Consequently, once you’re about a third of the way through the game, your hammers and swords become largely redundant. Swords in particular are no fun to wield. They’re too slow and heavy, almost identical to the hammer but with a weaker block and a lesser damage output. They need to better occupy the middle ground between the hammer and the parrying weapons, giving you greater speed than the former, and greater range than the latter.

This problem puts a dampener on what is otherwise a robust and enjoyable combat system. Fortunately, as the game pressed forward, I found myself playing less for the fighting and more to explore Elderborn’s delightfully Conan-esque world. The early game sees you climbing through the cave systems and catacombs beneath Jurmum. Riddled with nasty spike-traps and perilous drops, these areas bring to mind classic Conan stories like The Scarlet Citadel and the Tower of the Elephant.

After a scintillating boss battle, you then enter into the city proper, which is one large level where you’re given a certain degree of choice as to which direction you head.
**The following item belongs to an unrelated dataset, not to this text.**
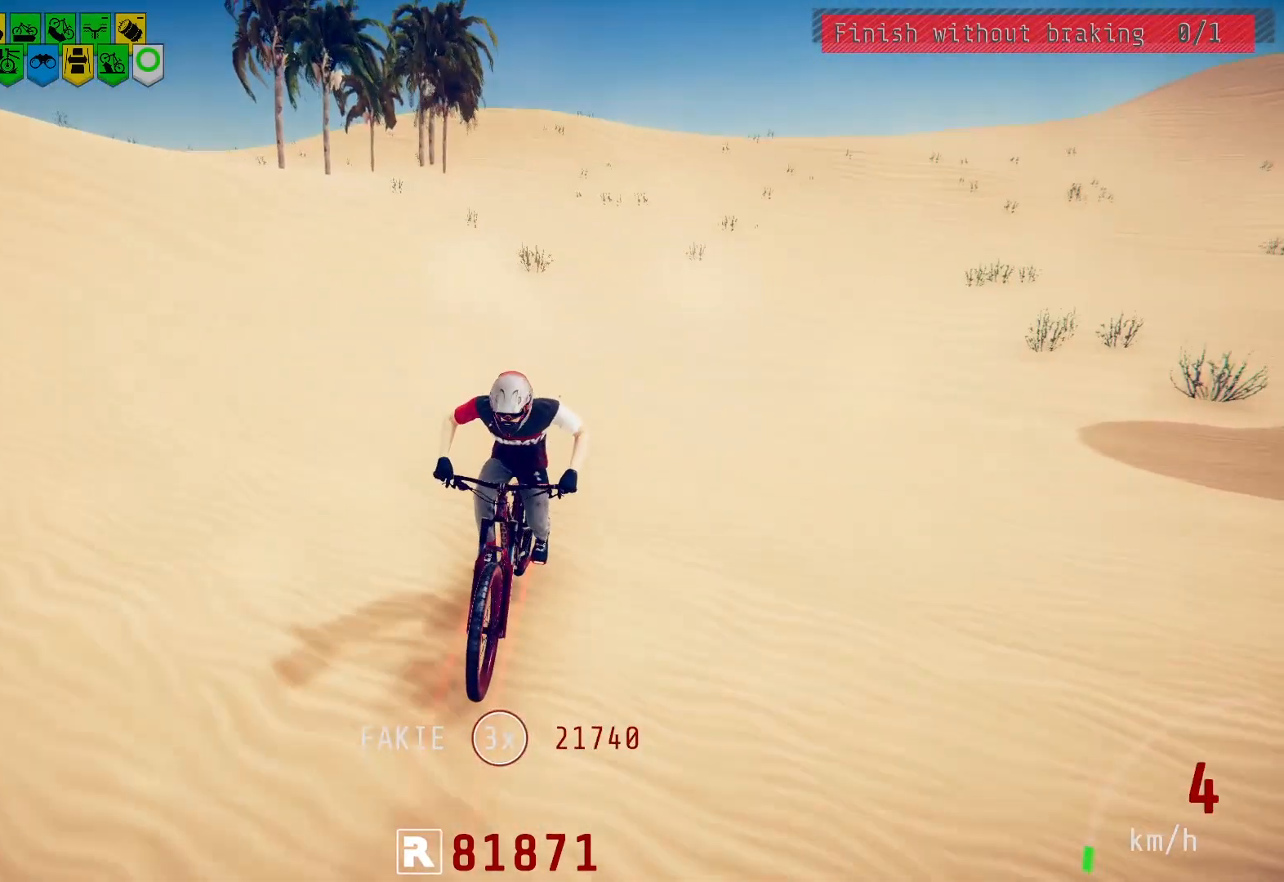
{"buttons": ["L2"], "left_stick": "center", "right_stick": "center", "events": []}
The final third takes a turn for the surreal which I won’t spoil, but brought to mind the (frankly superior) Amid Evil with all its weird spatial shenanigans. This variety in locations makes up for the comparative lack of variety (or at least, lack of practical variety) in the weapon selection.

Elderborn really is like two or three Conan short stories sewn neatly together, offering a straightforward, action-packed fantasy adventure that’s enjoyable from the get-go, with just enough detail to the worldbuilding to convince, and changing up locations quick enough that you’re never bored. It may not quite live up to the games its inspired by, but for a tenner plus change,  Elderborn cleaves it way into our recommendations.